* Work instructions:
Rewrite everything from the start of the entries down to the line containing "Durante el sexenio", putting "oscuridad" in place of "opacidad" and leaving everything else unchanged.

Stored records
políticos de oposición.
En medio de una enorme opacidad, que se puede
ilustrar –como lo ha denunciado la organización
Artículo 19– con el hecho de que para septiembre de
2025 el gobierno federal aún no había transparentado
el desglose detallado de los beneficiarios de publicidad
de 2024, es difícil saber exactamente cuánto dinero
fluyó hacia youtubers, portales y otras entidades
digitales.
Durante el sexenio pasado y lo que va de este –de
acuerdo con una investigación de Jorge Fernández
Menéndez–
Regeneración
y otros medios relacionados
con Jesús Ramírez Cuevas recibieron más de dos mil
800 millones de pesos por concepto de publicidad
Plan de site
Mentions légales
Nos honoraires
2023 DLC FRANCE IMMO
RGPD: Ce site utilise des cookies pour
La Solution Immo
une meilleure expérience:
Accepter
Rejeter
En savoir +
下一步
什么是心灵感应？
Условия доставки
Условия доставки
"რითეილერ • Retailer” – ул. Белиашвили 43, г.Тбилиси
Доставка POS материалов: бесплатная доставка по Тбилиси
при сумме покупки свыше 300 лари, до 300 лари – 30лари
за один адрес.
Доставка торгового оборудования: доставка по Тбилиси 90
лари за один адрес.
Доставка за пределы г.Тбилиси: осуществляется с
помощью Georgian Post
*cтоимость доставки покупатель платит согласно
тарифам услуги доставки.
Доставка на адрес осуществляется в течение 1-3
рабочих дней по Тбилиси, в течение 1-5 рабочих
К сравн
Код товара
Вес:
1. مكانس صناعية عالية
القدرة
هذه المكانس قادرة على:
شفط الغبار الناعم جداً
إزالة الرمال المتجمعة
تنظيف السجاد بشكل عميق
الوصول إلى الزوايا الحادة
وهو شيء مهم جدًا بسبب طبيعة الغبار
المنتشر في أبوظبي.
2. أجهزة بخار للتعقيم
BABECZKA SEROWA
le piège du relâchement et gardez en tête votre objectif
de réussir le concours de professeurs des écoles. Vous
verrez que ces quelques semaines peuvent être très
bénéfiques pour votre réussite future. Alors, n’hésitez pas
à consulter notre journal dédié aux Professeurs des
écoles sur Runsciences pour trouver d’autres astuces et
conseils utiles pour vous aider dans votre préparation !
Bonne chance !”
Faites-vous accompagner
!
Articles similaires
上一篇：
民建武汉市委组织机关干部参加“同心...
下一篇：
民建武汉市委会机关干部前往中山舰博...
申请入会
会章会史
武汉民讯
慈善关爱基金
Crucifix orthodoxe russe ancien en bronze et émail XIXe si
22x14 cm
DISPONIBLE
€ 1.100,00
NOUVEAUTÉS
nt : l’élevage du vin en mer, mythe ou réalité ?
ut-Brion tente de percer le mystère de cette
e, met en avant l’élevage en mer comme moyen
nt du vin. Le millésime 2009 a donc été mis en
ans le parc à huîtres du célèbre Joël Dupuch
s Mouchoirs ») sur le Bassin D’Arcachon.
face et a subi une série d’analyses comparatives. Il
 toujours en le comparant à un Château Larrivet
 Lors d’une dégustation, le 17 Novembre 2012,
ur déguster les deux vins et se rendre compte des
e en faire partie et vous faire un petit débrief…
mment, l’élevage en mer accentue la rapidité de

* Solved problem:
políticos de oposición.
En medio de una enorme oscuridad, que se puede
ilustrar –como lo ha denunciado la organización
Artículo 19– con el hecho de que para septiembre de
2025 el gobierno federal aún no había transparentado
el desglose detallado de los beneficiarios de publicidad
de 2024, es difícil saber exactamente cuánto dinero
fluyó hacia youtubers, portales y otras entidades
digitales.
Durante el sexenio pasado y lo que va de este –de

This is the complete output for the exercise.